The reason this makes me nostalgic for the last time Brock Lesnar and Goldberg were both big beasts on WWE TV is because it reminds me a little of how WWE used Zach Gowen. Gowen, a young guy who’d had one leg amputated in childhood, was a different case to Ellsworth as he was under permanent contract rather than making casual appearances (though ultimately that contact only lasted a year or thereabouts) – but many of the presentation concepts were the same; plucky kid comes from obscurity with a dream of ‘making it’, is ridiculed for looking a bit different, gets the odd feelgood win – sometimes requiring an assist – as a popular underdog, most of which serves to further other people’s stories.

For better or worse, the thing most people probably remember Gowen’s WWE run for is his run-in with Lesnar. As a recently-turned heel, Lesnar broke a one-legged guy’s only leg and then threw him down the stairs. Gowen has since gone on to a solid career on the indies and WWE has gone on to a PG era of television that may not take those sorts of risks again, but now James Ellsworth stands to be sacrificed in the cause of the World Champion to the same sort of ends.

Just for God’s sake, James, don’t tuck your head on the Styles Clash this week.

NXT (Full Sail University, Winter Park FL)

Last week had some significant ups and downs for NXT, as it gained SAnitY – by my reckoning the first proper stable in WWE’s third brand since The Wyatt Family; a proper thing for Eric Young to do, a vote in confidence in Sawyer Fulton and Alexander Wolfe and a gimmick that could propel Nikki Cross into that gap between Asuka/Ember Moon and the rest of the women’s roster. It also lost Hideo Itami – rotten news when the guy was just starting to get back into his stride, had a mutually-beneficial feud with Austin Aries on the horizon and was due to pair with Kota Ibushi in an all-star Japanese tag team.

Turmoil aside, this week’s announced first-round match in the Dusty Rhodes Tag Team Classic is No Way Jose and Rich Swann facing Tony Nese and Drew Gulak.
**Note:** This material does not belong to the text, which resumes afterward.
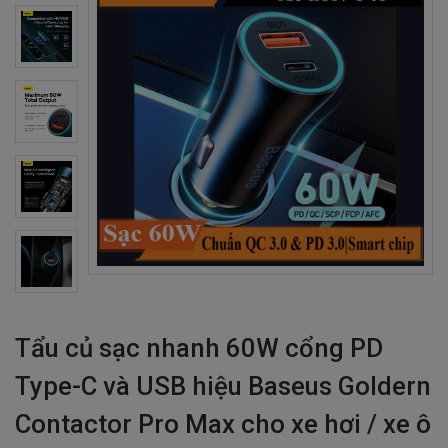
Tẩu củ sạc nhanh 60W cổng PD
Type-C và USB hiệu Baseus Goldern
Contactor Pro Max cho xe hơi / xe ô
The latter three of those men are, of course, now staples of Raw’s cruiserweight division. Hopefully this match taking place on NXT at Full Sail will encourage it to lean more towards CWC length and pacing than that of Monday Night Raw. If it does this could be a pretty entertaining mix of athleticism, technical skill and – inevitably – dancing. We haven’t had a real blockbuster of a first-round match yet; perhaps this will be it?

WWE Bingo

Remember kids, anything can happen on WWE programming! Some things more than others! Here’s a grid of 25 such things; red for Raw, blue for SmackDown, yellow for NXT and grey for any of the above or anything else. Cross one off if it happens, and we’ll have a celebration here next week if we get a vertical or horizontal line. The drinks are on me if all 25 come good.
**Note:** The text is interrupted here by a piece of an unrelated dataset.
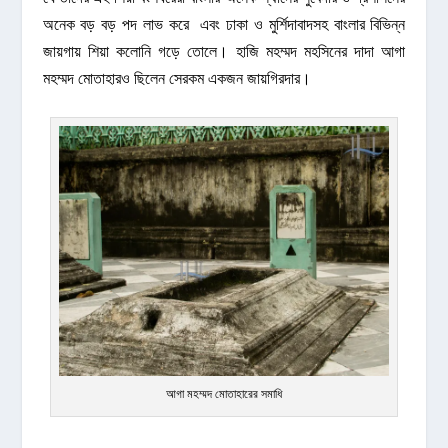
অনেক বড় বড় পদ লাভ করে এবং ঢাকা ও মুর্শিদাবাদসহ বাংলার বিভিন্ন
জায়গায় শিয়া কলোনি গড়ে তোলে। হাজি মহম্মদ মহসিনের দাদা আগা
মহম্মদ মোতাহারও ছিলেন সেরকম একজন জায়গিরদার।
আগা মহম্মদ মোতাহারের সমাধি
I’m claiming five out of 25 for last week, with no lines. Quietest week so far. I’ve now built in a few more of our favourite long-term tropes, so it’ll be WWE-by-the-numbers more than ever if we suddenly start filling up lines.

WWE Bingo Oct 17 2016

Three Burning Questions

Answers in the comments as usual, folks!

1. Who would you pick from the current Raw roster as a warm-up opponent for Goldberg and why?

2. Would you like to see the feud between Miz and Ziggler continue, or do you feel it has run its course?

3. Which list is better: The List of Jericho or Jericho’s List of 1,004 Holds?